*Task details*
The reply should return the data in full, exactly as written.

BEGIN Data provided

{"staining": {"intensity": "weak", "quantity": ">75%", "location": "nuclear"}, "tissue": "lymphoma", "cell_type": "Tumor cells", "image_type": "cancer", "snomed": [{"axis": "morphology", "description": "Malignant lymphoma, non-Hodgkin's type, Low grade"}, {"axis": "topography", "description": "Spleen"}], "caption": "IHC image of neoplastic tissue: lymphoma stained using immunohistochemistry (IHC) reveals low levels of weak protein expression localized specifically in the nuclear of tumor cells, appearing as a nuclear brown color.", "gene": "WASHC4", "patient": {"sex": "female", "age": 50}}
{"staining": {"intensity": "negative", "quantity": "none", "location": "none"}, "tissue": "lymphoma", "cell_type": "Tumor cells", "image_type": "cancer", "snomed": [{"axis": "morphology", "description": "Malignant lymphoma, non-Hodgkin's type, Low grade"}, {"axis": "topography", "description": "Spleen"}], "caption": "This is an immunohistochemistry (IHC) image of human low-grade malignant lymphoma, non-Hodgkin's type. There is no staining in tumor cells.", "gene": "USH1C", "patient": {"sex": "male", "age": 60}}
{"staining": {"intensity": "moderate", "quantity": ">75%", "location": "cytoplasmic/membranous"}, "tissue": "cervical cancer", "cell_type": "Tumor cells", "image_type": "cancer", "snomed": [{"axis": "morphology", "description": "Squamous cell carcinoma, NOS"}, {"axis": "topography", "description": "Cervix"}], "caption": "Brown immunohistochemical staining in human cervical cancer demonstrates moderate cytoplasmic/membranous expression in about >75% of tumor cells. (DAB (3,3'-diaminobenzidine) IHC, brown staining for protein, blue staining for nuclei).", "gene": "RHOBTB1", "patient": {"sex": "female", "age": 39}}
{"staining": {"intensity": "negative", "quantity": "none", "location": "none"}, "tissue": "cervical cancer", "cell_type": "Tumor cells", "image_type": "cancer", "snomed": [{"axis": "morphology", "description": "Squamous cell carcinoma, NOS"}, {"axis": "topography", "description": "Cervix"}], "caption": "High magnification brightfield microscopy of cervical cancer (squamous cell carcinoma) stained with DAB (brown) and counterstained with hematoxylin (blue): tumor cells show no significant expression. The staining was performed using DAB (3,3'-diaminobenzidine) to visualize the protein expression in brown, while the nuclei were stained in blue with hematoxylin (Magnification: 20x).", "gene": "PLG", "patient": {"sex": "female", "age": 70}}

END Data provided

*Answer to this exercise*
{"staining": {"intensity": "weak", "quantity": ">75%", "location": "nuclear"}, "tissue": "lymphoma", "cell_type": "Tumor cells", "image_type": "cancer", "snomed": [{"axis": "morphology", "description": "Malignant lymphoma, non-Hodgkin's type, Low grade"}, {"axis": "topography", "description": "Spleen"}], "caption": "IHC image of neoplastic tissue: lymphoma stained using immunohistochemistry (IHC) reveals low levels of weak protein expression localized specifically in the nuclear of tumor cells, appearing as a nuclear brown color.", "gene": "WASHC4", "patient": {"sex": "female", "age": 50}}
{"staining": {"intensity": "negative", "quantity": "none", "location": "none"}, "tissue": "lymphoma", "cell_type": "Tumor cells", "image_type": "cancer", "snomed": [{"axis": "morphology", "description": "Malignant lymphoma, non-Hodgkin's type, Low grade"}, {"axis": "topography", "description": "Spleen"}], "caption": "This is an immunohistochemistry (IHC) image of human low-grade malignant lymphoma, non-Hodgkin's type. There is no staining in tumor cells.", "gene": "USH1C", "patient": {"sex": "male", "age": 60}}
{"staining": {"intensity": "moderate", "quantity": ">75%", "location": "cytoplasmic/membranous"}, "tissue": "cervical cancer", "cell_type": "Tumor cells", "image_type": "cancer", "snomed": [{"axis": "morphology", "description": "Squamous cell carcinoma, NOS"}, {"axis": "topography", "description": "Cervix"}], "caption": "Brown immunohistochemical staining in human cervical cancer demonstrates moderate cytoplasmic/membranous expression in about >75% of tumor cells. (DAB (3,3'-diaminobenzidine) IHC, brown staining for protein, blue staining for nuclei).", "gene": "RHOBTB1", "patient": {"sex": "female", "age": 39}}
{"staining": {"intensity": "negative", "quantity": "none", "location": "none"}, "tissue": "cervical cancer", "cell_type": "Tumor cells", "image_type": "cancer", "snomed": [{"axis": "morphology", "description": "Squamous cell carcinoma, NOS"}, {"axis": "topography", "description": "Cervix"}], "caption": "High magnification brightfield microscopy of cervical cancer (squamous cell carcinoma) stained with DAB (brown) and counterstained with hematoxylin (blue): tumor cells show no significant expression. The staining was performed using DAB (3,3'-diaminobenzidine) to visualize the protein expression in brown, while the nuclei were stained in blue with hematoxylin (Magnification: 20x).", "gene": "PLG", "patient": {"sex": "female", "age": 70}}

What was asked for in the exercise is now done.